INSTRUCTIONS TO FOLLOW:
From the data below, please reproduce exactly everything from the line that contains "00101 Helsinki" down to the line that contains "koskevia sääntöjä ja määräyksiä.", with both ends included.

SUPPLIED RECORDS:
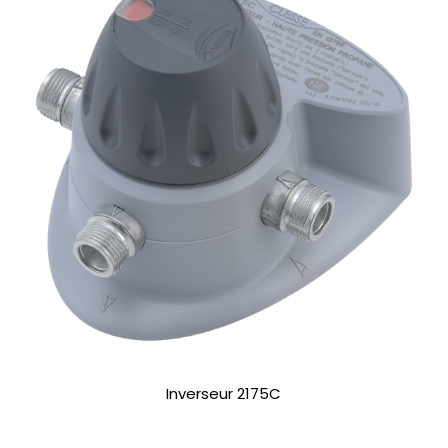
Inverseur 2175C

--

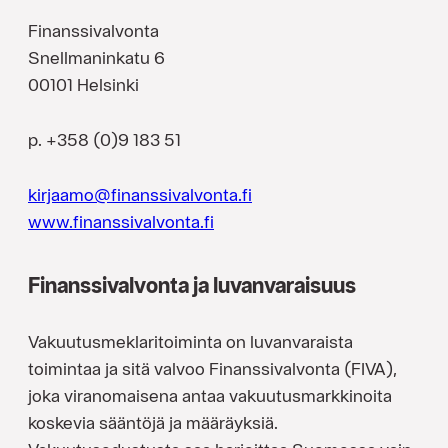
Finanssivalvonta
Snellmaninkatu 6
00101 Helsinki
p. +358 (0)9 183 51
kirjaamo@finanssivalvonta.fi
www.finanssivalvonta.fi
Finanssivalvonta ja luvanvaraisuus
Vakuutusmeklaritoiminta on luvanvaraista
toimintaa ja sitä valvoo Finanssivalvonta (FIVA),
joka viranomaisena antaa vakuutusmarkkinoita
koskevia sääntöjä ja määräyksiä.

RESPONSE TO THE TASK:
00101 Helsinki
p. +358 (0)9 183 51
kirjaamo@finanssivalvonta.fi
www.finanssivalvonta.fi
Finanssivalvonta ja luvanvaraisuus
Vakuutusmeklaritoiminta on luvanvaraista
toimintaa ja sitä valvoo Finanssivalvonta (FIVA),
joka viranomaisena antaa vakuutusmarkkinoita
koskevia sääntöjä ja määräyksiä.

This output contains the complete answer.